Around the same time, young Charles Xavier has learned he can read minds. He demonstrates the ability when he discovers a young and homeless Mystique rummaging in his kitchen. I don’t remember Professor X ever recognizing the shapeshifter in the films set after this one, but just go with it. You’ll have bigger challenges with this film, believe me.

Fast forward a few years later and an adult Magneto (Michael Fassbender) is searching for Dr. Schmidt (Kevin Bacon), who cruelly studied his powers of magnetism and murdered his mother. We learn that adult Charles Xavier (James McAvoy) and adult Mystique (Jennifer Lawrence) have been hiding their mutant powers ever since they met. Mystique is forced to appear in her human form whenever they’re in public; she thinks men are unlikely to find her attractive in her natural blue form (um… sure).

Schmidt has escaped to America under the guise of Sebastian Shaw. During a stakeout, CIA agent Moira MacTaggert (Rose Byrne) learns Shaw is a mutant who plans to incite nuclear war. See, mutants were born of radiation so they will survive the nuclear winter (never mind the blasts). Most humans, on the other hand, will not. When you’ve got mutants as dangerous as Shaw, you can see why the government wants to track them all, but I digress. Again, there will be harder pills to swallow.

Charles and Mystique are recruited by the CIA to go after Shaw. Charles convinces Magneto to join him. They’re going to need a team, of course, so they scrape the absolute bottom of the barrel. See, for much of the original run of Uncanny X-Men, there was a problem: it was kind of a mediocre comic. It wasn’t until Giant-Size X-Men when the team got interesting. Which begs the question: Why bother making a film about the X-Men team no one, including Marvel itself, gave a shit about?

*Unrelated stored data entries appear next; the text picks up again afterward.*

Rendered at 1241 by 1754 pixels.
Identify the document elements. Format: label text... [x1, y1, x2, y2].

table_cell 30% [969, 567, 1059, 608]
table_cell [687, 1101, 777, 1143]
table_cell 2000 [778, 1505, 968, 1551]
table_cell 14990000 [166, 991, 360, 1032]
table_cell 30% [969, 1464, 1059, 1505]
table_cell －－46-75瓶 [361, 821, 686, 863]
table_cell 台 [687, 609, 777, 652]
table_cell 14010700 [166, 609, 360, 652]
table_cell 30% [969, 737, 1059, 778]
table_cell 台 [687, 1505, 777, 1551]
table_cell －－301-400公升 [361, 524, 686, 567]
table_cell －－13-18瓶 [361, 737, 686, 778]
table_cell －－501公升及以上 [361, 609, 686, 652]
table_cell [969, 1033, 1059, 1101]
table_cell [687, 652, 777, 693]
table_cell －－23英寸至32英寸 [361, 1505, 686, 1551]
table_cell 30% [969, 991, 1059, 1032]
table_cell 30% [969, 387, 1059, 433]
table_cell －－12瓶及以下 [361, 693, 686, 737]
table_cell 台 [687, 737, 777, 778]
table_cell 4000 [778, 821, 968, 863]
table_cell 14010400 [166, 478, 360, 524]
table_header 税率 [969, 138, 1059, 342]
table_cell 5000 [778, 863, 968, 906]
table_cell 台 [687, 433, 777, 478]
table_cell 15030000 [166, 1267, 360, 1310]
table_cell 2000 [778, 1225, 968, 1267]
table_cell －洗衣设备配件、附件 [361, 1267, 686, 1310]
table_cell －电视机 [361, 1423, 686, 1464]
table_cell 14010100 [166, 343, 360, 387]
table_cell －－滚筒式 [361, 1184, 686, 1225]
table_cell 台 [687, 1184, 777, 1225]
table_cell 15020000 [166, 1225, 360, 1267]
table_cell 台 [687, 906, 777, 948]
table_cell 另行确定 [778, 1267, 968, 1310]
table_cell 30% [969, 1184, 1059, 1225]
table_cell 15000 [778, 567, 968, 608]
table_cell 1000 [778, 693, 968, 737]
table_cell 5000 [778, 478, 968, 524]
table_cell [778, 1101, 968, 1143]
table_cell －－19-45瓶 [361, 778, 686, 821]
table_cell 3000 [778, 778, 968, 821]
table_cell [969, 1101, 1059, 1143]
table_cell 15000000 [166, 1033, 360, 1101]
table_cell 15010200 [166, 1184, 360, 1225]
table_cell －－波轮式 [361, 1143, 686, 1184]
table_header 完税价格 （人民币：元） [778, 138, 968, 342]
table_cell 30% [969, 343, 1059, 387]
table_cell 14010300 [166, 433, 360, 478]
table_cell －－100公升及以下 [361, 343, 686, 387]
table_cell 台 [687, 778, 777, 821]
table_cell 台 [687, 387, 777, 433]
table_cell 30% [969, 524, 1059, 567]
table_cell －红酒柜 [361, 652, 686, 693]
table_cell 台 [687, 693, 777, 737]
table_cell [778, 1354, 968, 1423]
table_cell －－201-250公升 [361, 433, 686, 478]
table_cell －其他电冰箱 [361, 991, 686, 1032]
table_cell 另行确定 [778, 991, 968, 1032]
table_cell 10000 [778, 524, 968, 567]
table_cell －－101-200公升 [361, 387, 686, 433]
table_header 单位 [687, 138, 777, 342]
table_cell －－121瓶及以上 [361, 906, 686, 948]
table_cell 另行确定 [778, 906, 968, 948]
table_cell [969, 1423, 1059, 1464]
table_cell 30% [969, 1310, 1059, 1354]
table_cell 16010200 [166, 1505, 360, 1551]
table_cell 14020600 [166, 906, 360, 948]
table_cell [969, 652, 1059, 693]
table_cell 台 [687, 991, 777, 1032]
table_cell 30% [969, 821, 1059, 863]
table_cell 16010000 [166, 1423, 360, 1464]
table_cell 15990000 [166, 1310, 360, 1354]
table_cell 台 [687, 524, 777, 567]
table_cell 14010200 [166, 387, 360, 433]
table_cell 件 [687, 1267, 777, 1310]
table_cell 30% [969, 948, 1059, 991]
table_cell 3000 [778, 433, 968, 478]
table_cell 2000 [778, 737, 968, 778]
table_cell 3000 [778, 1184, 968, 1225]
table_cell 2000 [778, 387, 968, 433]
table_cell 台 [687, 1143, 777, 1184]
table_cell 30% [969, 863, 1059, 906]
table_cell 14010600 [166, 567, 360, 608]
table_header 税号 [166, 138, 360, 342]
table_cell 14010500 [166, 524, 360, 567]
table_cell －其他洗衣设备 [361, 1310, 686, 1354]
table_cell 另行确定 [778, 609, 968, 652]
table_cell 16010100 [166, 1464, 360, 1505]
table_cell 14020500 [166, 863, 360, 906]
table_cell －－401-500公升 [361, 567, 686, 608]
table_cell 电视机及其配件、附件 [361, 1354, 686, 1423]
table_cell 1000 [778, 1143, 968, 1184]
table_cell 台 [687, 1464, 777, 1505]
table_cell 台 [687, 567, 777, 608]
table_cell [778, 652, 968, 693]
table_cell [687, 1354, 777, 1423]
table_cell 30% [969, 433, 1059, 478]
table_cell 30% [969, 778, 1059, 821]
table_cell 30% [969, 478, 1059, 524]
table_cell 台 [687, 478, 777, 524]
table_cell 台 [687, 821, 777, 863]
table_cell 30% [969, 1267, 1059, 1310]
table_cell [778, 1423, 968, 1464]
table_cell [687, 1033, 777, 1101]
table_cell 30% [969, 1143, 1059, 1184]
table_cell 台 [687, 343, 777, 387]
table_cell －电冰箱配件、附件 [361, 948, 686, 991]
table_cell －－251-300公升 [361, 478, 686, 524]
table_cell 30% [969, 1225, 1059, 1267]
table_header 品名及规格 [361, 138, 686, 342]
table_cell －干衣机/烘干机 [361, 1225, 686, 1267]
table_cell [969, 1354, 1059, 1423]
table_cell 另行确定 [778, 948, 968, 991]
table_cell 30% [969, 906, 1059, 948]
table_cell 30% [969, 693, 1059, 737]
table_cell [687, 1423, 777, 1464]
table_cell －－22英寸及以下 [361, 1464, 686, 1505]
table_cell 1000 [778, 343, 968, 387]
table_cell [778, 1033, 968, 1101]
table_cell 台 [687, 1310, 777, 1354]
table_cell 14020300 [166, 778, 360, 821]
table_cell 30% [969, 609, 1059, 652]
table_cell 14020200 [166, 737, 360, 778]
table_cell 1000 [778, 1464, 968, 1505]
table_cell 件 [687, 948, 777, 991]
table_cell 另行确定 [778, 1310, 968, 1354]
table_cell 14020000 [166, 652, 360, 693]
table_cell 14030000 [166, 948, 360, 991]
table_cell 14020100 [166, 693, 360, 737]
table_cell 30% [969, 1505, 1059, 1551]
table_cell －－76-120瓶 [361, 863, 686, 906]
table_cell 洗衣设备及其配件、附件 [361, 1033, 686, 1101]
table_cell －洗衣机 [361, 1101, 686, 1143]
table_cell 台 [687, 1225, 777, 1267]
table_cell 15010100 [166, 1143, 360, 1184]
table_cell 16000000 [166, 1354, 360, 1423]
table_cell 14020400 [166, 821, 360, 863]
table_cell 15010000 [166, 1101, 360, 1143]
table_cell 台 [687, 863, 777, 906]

Look, all superhero movies are at least kind of goofy, but First Class takes the cake. Even the recognizable X-men are portrayed by younger actors with roughly half the gravitas of the old ones. Most of their powers are dull and useless. Worse, Magneto seems to exist in his own movie most of the time, a more serious movie, a darker movie, and a better movie. I would have much rather seen Magneto: Origins than this uneven mess.

Tonal shifts aside, it’s a well made movie made by an accomplished director whose first three movies I admired tremendously. It just isn’t exciting subject matter, unfortunately, and I hope he gets a chance to return to the less-Hollywood fare where he originally made a name.